Targets low-power sensors, consumer products, portable medical devices and industrial systems

By Brian Santo, contributing writer

Cymbet Corp.
offers a rechargeable battery back-up IC called the EnerChip. But how does the
company make it more useful in a wider variety of applications? The answer: marry
it with a real-time clock (RTC) with battery management capabilities. By
leveraging the company’s EnerChip solid-state rechargeable micro-battery, Cymbet
developed a standalone IC that combines an ultra-low-power RTC with power
management functions, supporting power switching and battery management.

The new
power management with RTC (PMRTC) product will work with a variety of backup
power sources, whether its own
EnerChip micro-battery, a supercapacitor, or a rechargeable coin battery.

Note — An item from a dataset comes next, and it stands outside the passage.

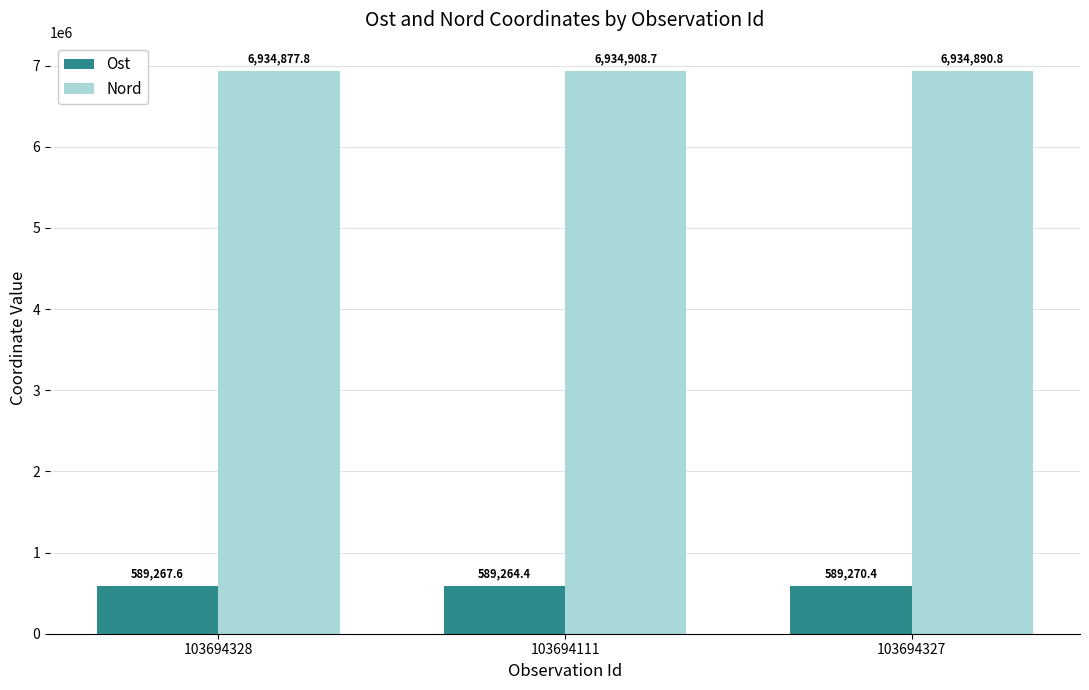

Is the value of Nord at 103694111 greater than the value of Ost at 103694327?

Yes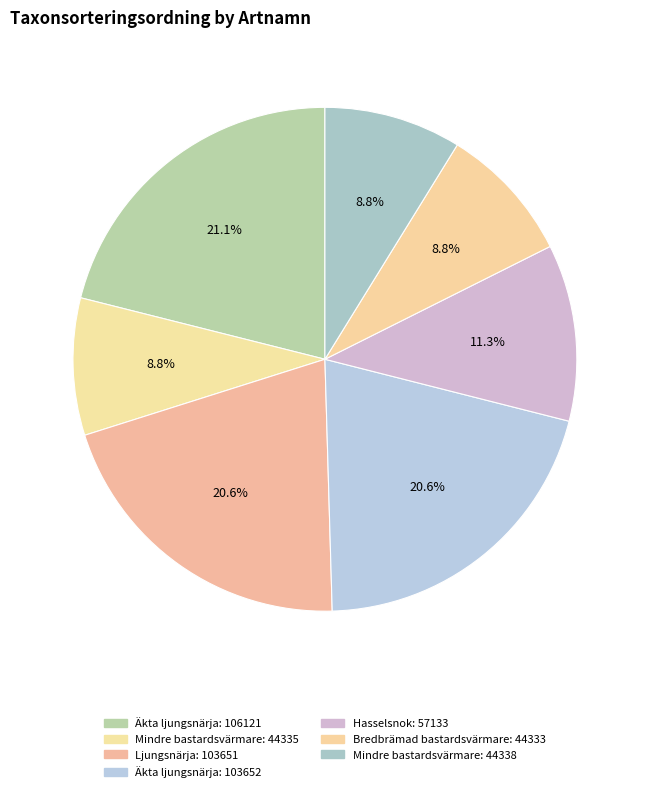

Count the number of slices in the pie.

7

The
company plans to follow-up with new chips that integrate the RTC and power
management circuitry of the PMRTC directly with the EnerChip in a single
package.

The EnerChip devices are designed for
battery backup for any number of devices, including remote sensors, consumer
products, portable medical devices, and industrial systems. If the main power is lost, momentarily or
even up to several weeks, the EnerChip can keep the device alive. If the device
is equipped with an RTC (including the company’s own PMRTC), the EnerChip backup
battery will similarly keep the RTC powered until the main power can be
restored, at which point the EnerChip can be recharged.

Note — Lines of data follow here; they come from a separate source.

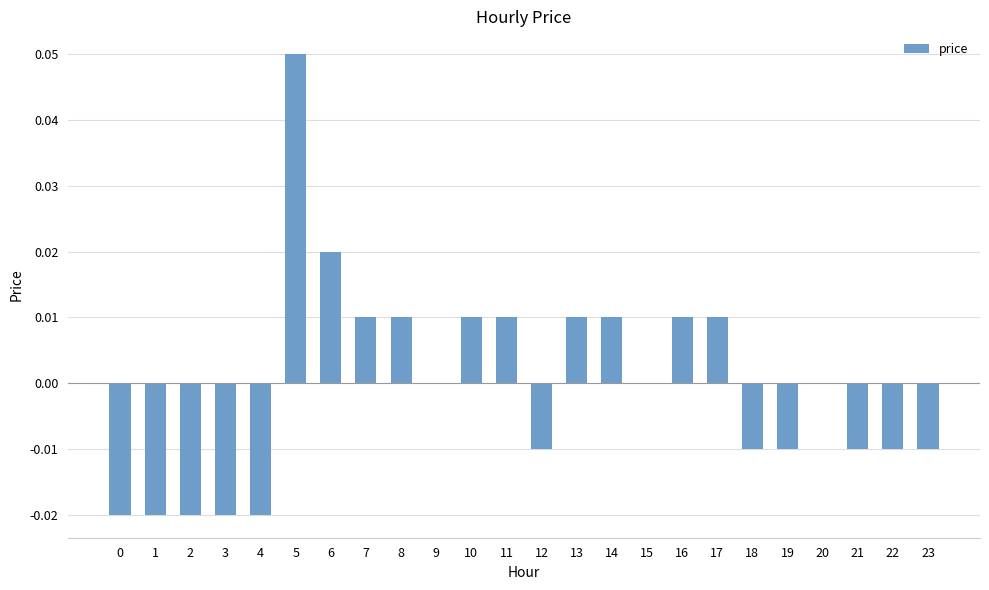

How many data points does each series have?

24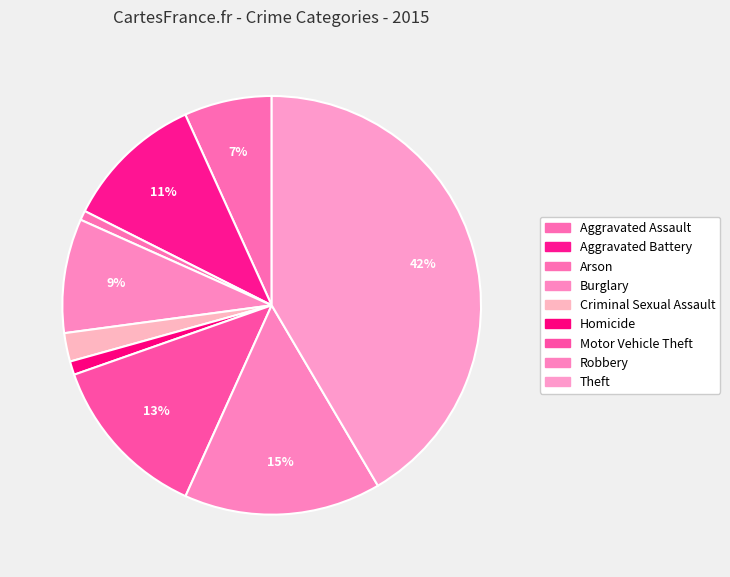

Which category has the biggest portion of the pie?

Theft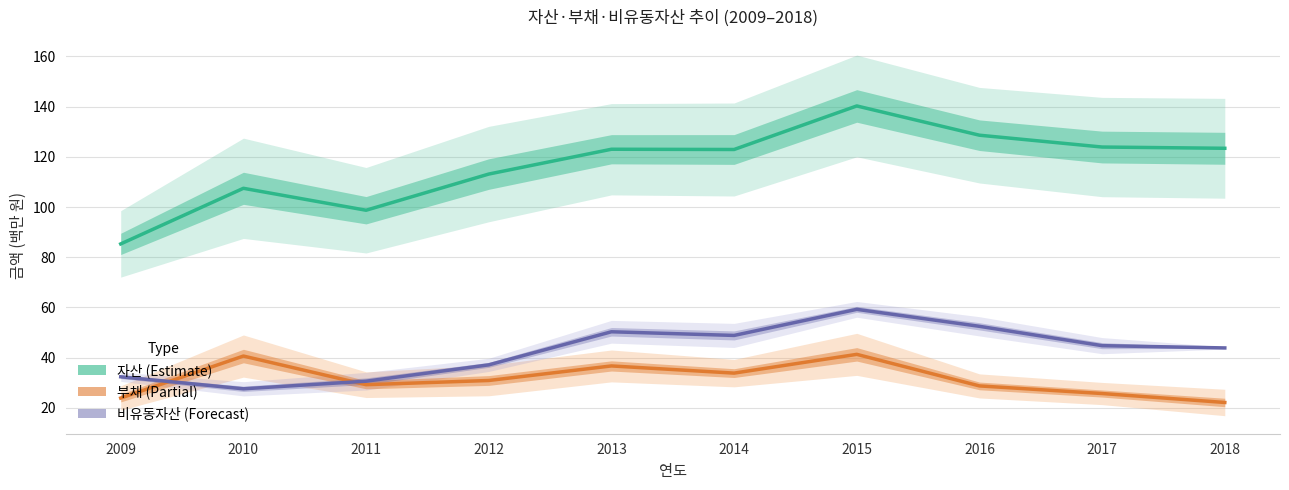

Is it true that 자산 equals 208.8 at 2018?

False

The PMRTC, available in several
versions, has several unique features. Among them is that the RTC element
consumes less power than any similar device on the market, Jeff Sather, Cymbet
VP of technology told Electronic Products.

Most devices
on the market consume somewhere in the range of about 100 nanoamps to several
microamps of current, Sather noted.

The PMRTC
has dual operating modes. The higher precision mode relies on a crystal oscillator
and draws about 50 nanoamps, Sather said. There is also mode that does not
require a crystal oscillator, and though less precise, it draws even less
current – about 20 nanoamps, he continued.

If, for
example, you’re powering a chip that might need to only wake up every few days,
you don’t need a lot of clock precision, he added.

As for the power
management, Sather said a rare feature is the ability to handle multiple
voltages – 4.1 V is common, but supercapacitors and rechargeable coin batteries
tend to operate at 3.1 V or 3.2 V. He said the company also will offer a power
output pin that can be used to provide a limited amount of power to an outside
component.

Another uncommon
feature will be a pin that allows the user to disconnect external components
from the main power rail, Sather said. For example, if you have a device that
tends to draw a lot of power (a microcontroller or accelerometer), the power
management system will allow the user to disconnect it.

“That might
be useful for remote sensors when you don’t need access to the microcontroller or
the accelerometer all the time,” he said.

Additionally,
the part will support both the I2C and SPI interfaces. Another rare, if not
unique feature, is an integrated temperature sensor.

Sampling of
the standalone PMRTC will begin in the second quarter of 2018, with a product
family containing an integrated EnerChip to follow in late 2018, the company
said.

Pricing is
not set yet, but Sather said a preliminary cost estimate is roughly $0.60 in
volume in the U.S. for the PMRTC. Versions integrated with the Enerchip battery
will probably range from $0.80 to $1.20 in volume, depending on the
configuration.

The company also announced that it is
now shipping the EnerChip micro-batteries in volume.